Monthly Archives: February 2016

Winter morning on The Carrs

This is why I love The Carrs so much. Morning mist, a sleepy flock of Teal plinking away in the distance on the Hertford Cut, hoar frost on the ground and chacking Fieldfares on the fields down the lane to Flixton Bridge. Several thousand molehills down there too. They love the soft, deep peaty soil of The Carrs. This is neutral fen peat, not the acid blanket bog of the uplands.

Frosty dawn over Flixton Carr, 22/01/16

Frosty dawn over Flixton Carr, 22/01/16

It is a while since I last went down to Flixton Bridge. The lane was bumpy as ever, indicative of the slumping land surface of the peat. The Hertford was quite full but flowing freely. I checked out the fields containing Flixton Island (site of digs in 2014) and No Name Hill, the prehistoric islands in what was then Mesolithic Lake Flixton. A flock of Lapwing rose from wet pasture to the east and flapped in a slow circuit over my head. I tried repeatedly to count them but the shifting shape and direction of the flock presented a challenge. I estimated about 90 plovers in total. Come the spring Lapwing disperse to the breeding grounds on the Moors , the Wolds and across the patchwork of arable and pastoral land in The Vale of Pickering. Their fortunes are not looking too rosy at the moment, (see Hoping for a Lapwing Spring where I discussed this topic before on this blog.)

 

Star Carr hits Social Media

The setting of Star Carr near Seamer, Scarborough in the Vale of Pickering, taken from Flixton Brow, Feb 2016

The setting of Star Carr near Seamer, Scarborough in the Vale of Pickering, taken from Flixton Brow, Feb 2016

It was with trembling excitement over the past week that learned of a new and very welcome milestone in the Star Carr archaeology project. In fact two milestones. The first, last Thursday afternoon when a colleague informed me that Star Carr was on Facebook. (Type in to the search box MesolithicStarCarr.) The second came after the weekend when a twitter account for the project was revealed. At this news my pulse was actually racing.
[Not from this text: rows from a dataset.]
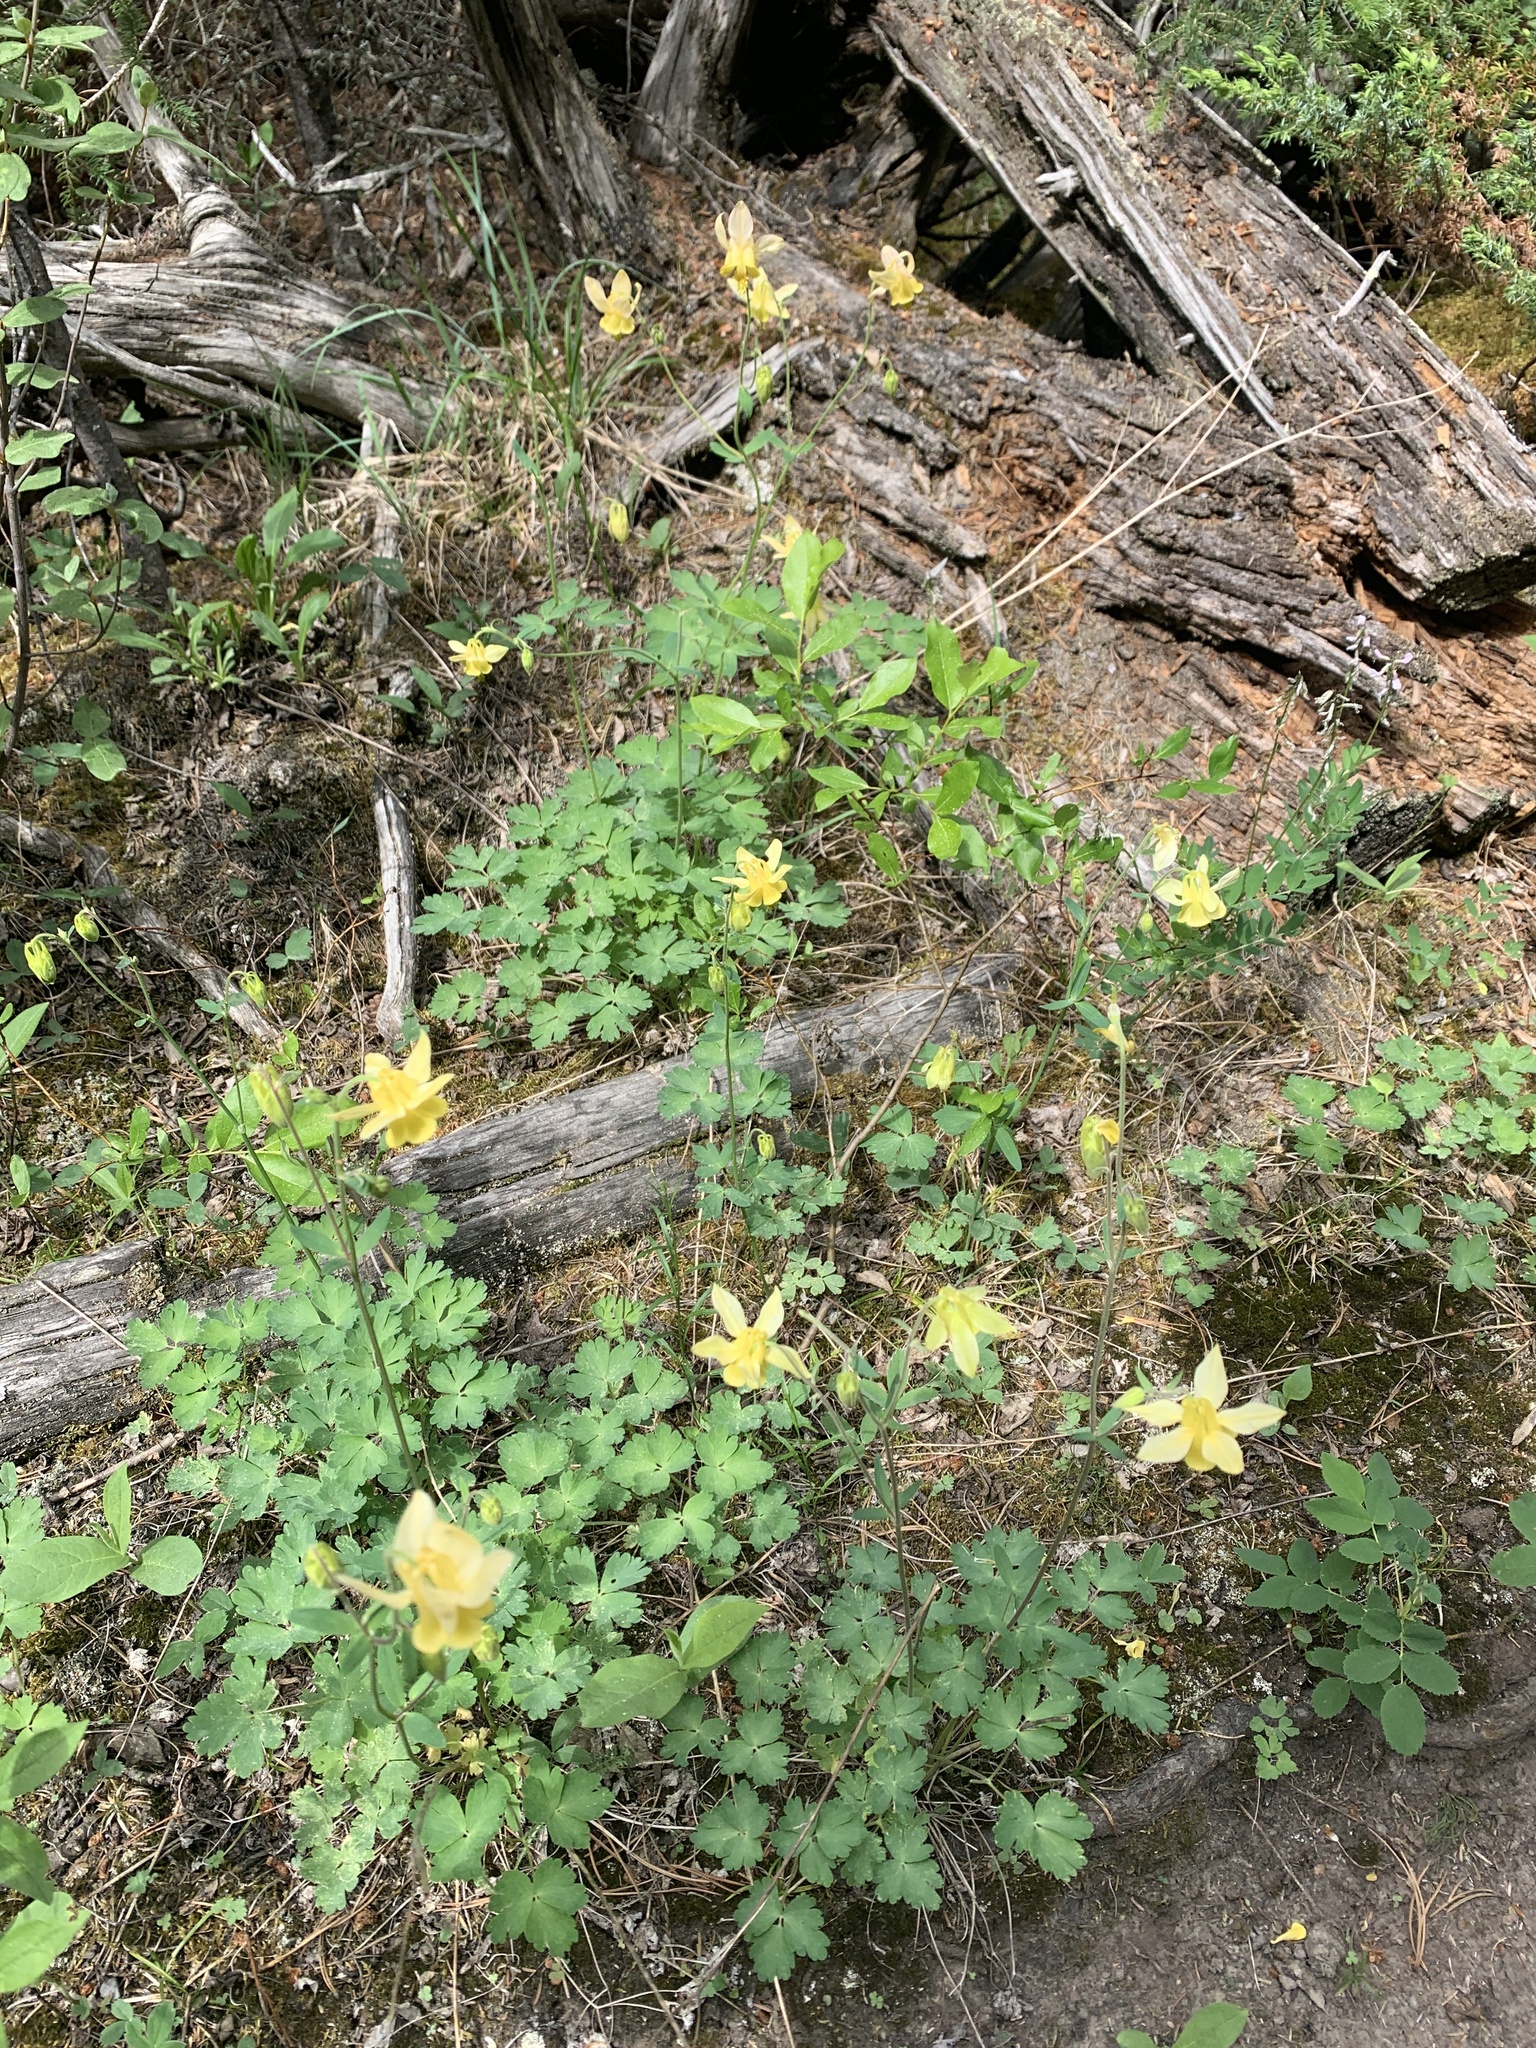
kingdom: Plantae
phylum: Tracheophyta
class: Magnoliopsida
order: Ranunculales
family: Ranunculaceae
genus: Aquilegia
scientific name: Aquilegia flavescens
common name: Yellow columbine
Now I’ve long suspected that the StarCarr.com site was under-visited not to mention clunky and infrequently updated. (Here I have to be careful as I am responsible myself for long hiatuses in blog posts and upgrades to this site.) I have also felt that whenever there was some momentous research announcement or an event to publicise I struggled with the absence of any official social media presence for Star Carr, feeling barely satisfied to stick a hashtag in front of #StarCarr in the hope of reaching the enormous audience out there with an appetite for knowledge about this remarkable Mesolithic landscape.
Anyway, I need fret no more that @CarrsWetland and this wordpress blog is a poor stand-in evangelist for the archaeological phenomenon that is Star Carr. Enjoy, Like, Follow, Share away. I’m looking forward to doing lots of that in the coming weeks and months as the University of York spread the message about the Prehistoric site near Scarborough, its unique setting in North Yorkshire’s Vale of Pickering and the astonishing window it offers on Stone Age life in North-West Europe.